Should test scores be used AT ALL for teacher evaluation? By Valerie Strauss


Earlier this week a major report was released (pdf) saying that “value-added” formulas based on standardized test scores to evaluate teachers are unreliable and should not be used as a major factor in teacher assessment.

“Value-added modeling” has become the new big phrase in the education world. Essentially, it means measures that use test scores to track the growth of individual students as they progress through the grades to see how much “value” a teacher has added.

The value-added movement is supported by the Obama administration, which encouraged states to change laws to allow teachers to be evaluated primarily by such measures. And the Los Angeles Times recently used such a formula to grade more than 6,000 California teachers in a project that is highly controversial.

This would all be fine if assessment experts haven’t repeatedly warned that standardized tests designed for students should not be used to evaluate teachers. But they have. In addition, value-added formulas do not include other factors that affect students, and can skew results by giving better scores to teachers who “teach to the test” and lesser scores to teachers who are assigned students with the greatest educational needs.

In this climate, the Economic Policy Institute, a nonpartisan, nonprofit think tank based in Washington, the report, which concludes that heavy reliance on VAM methods should not dominate high-stakes decisions about teacher evaluation and pay.

The report, written by 10 prominent educators and researchers, says:

There is broad agreement among statisticians, psychometricians, and economists that student test scores alone are not sufficiently reliable and valid indicators of teacher effectiveness to be used in high-stakes personnel decisions, even when the most sophisticated statistical applications such as value-added modeling are employed.

For a variety of reasons, analyses of VAM results have led researchers to doubt whether the methodology can accurately identify more and less effective teachers. VAM estimates have proven to be unstable across statistical models, years, and classes that teachers teach.

And it warns of negative consequences if “value added” is a key component in evaluation — including more “teaching to the test” and narrowed curriculum. Further, the study says, teachers may try to avoid being assigned particularly needy students because they do worse on standardized tests.

With all of that said, I wondered why the report did not say that these measures should not be used at all in evaluation.

The executive summary says:

Legislatures should not mandate a test-based approach to teacher evaluation that is unproven and likely to harm not only teachers, but also the children they instruct.

But it also says:

Adopting an invalid teacher evaluation system and tying it to rewards and sanctions is likely to lead to inaccurate personnel decisions and to demoralize teachers, causing talented teachers to avoid high-needs students and schools, or to leave the profession entirely, and discouraging potentially effective teachers from entering it.

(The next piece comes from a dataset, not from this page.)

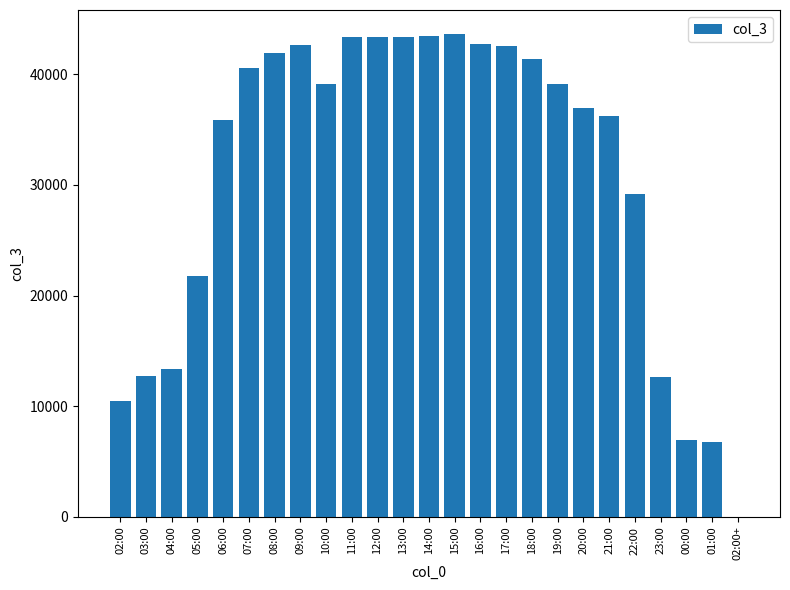

The value at 05:00 is 21750. True or false?

True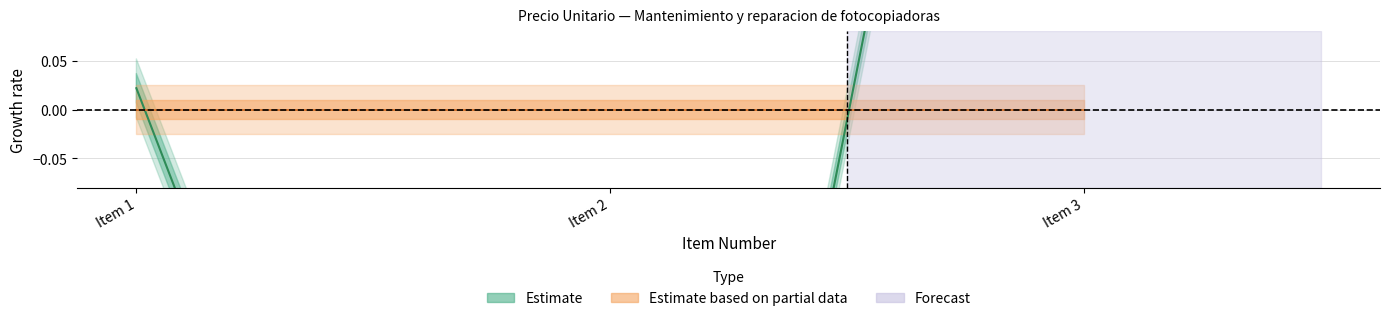

What is the value of the 2nd point from the left?

-1.2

So, what gives? Why should VAM measures be used if there is no consensus that they are reliable assessment tools? Why should they be given any weight? There are better, albeit more time-consuming ways, to weed out bad teachers.

I asked EPI to query the authors about this, and received a response from Helen F. Ladd, professor of public policy and economics at Duke University, president-elect of the Association for Public Policy Analysis and Management.

You can see the full list of authors, which includes Diane Ravitch and Linda Darling-Hammond, here, along with the executive summary.

I asked: If student standardized test scores are unreliable as stated in the study, why should they be used at all in teacher evaluation? Why doesn’t the study say they should not be used, period, for this purpose? Was the study bending to political reality?

Ladd: “There is no perfect way to evaluate teachers. Test scores are unreliable; so are principal observations, or peer evaluations, or analysis of videotapes, and so on. The only way to evaluate teachers fairly is to gather information from a variety of imperfect sources, each of which may contribute some information. If a teacher seemed to be ineffective in all of these measures, I’d be pretty confident that the teacher was ineffective. But if a teacher were ineffective only on one of them, I would be reluctant to make that conclusion.

“Test scores are unreliable, but they are still more often right than wrong, but not sufficiently more often to justify making high-stakes decisions on the basis of test scores alone. But giving test scores too much weight in a balanced evaluation system runs the additional danger of creating incentives to narrow the curriculum, as we described in the paper. If they are not given too much weight, this danger is lessened. How much weight they should be given should be a matter of local experimentation and judgment. All we say in the paper is that giving them 50 percent of the weight is too much.”